La directrice du Health Data Hub, Stéphanie Combes, a réitéré cet argument pendant l’audience : « Aujourd’hui, on considère que l’on n’a pas d’expert français qui sache répondre à nos problématiques. Cela ne veut pas dire qu’ils ne sauront pas le faire dans six mois, un an ».

Souveraineté des données menacée

Les requêtes déposées au Conseil d’Etat portent sur deux aspects de la protection des données : d’un côté, le risque de voir un Etat tiers (les Etats-Unis en l’occurrence) accéder aux données santé françaises et, de l’autre, l’absence d’information préalable à destination du public (prévue par le RGPD). Sur ce deuxième point, le CNLL regrette qu’il soit impossible d’informer les patients sur l’usage qu’il sera fait de leurs données santé.

Ce qui cristallise le plus les inquiétudes, c’est le risque du transfert des données vers les Etats-Unis, en vertu du Cloud Act auquel Microsoft est soumis. Le CNLL attire l’attention du juge des référés sur le fait que « ce sont les données en cours de traitement qui seraient transférées à l’étranger, et non les données au repos. » L’Etat assure au contraire que Health Data Hub ne fait pas partie des cas visés par le Cloud Act. Et ses représentants assurent que le service Microsoft Azure s’engage bien à ce que « les données au repos soient bien là où le client décide de les localiser en Europe. »

« C’est notre responsabilité de mettre en place une architecture technique qui garantisse que les données restent en Europe à toutes les étapes de leur traitement » explique Stéphanie Combes. Tous les services sélectionnés (dont une quarantaine de Microsoft) ont donc été examinés à l’aune de ce critère-là, précise la responsable.

La plateforme des données de santé s’est par ailleurs engagée à ne disposer d’aucune donnée nominative, mais seulement des données anonymisées, assure Stéphanie Combes. Sur le site de la plateforme, on peut d’ores et déjà lire que « les données partagées sont non directement identifiantes et leur accès est réglementé : un comité éthique et scientifique, ainsi que la CNIL, assurent un accès raisonné aux données et les citoyens sont informés. La plateforme est hautement sécurisée. »

Loin d’être rassuré, le porte-parole des requérants estime qu’ « on est en train de nous mettre devant le fait accompli et tordre le cou au RGPD ! »

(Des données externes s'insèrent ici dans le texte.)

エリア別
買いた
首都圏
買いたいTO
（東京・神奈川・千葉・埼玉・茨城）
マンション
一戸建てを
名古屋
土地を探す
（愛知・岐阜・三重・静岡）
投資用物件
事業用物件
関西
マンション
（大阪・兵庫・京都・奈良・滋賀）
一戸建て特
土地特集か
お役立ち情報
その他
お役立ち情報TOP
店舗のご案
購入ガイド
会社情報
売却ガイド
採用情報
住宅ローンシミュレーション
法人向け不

L’urgence de la crise sanitaire

En définitive, les requérants souhaitent attirer l’attention du juge des référés sur le caractère « irréversible » du système. « On a l’impression d’être dans une précipitation qui ne se justifie pas » commentent-ils.

Du côté de l’Etat, cette urgence se justifie avant tout par la crise sanitaire liée au Covid : « un outil comme Health Data Hub est indispensable pour tirer le meilleure parti des données santé sur l’épidémie. Le gouvernement l’a fait car il n’avait pas d’alternative », évoque-t-on. Dans quelques semaines, une fois le décret publié, « tout ce qui peut être normalisé le sera. C’est une absolue nécessité ».

Pour l’heure, la plateforme est alimentée au cas par cas, au fur et à mesure des projets, rappelle Stéphanie Combes. On y trouve seulement pour le moment les données du réseau “Oscour” (Organisation de la surveillance coordonnée des urgences) issues de Santé Publique France, permettant de suivre les passages aux urgence pendant l’épidémie.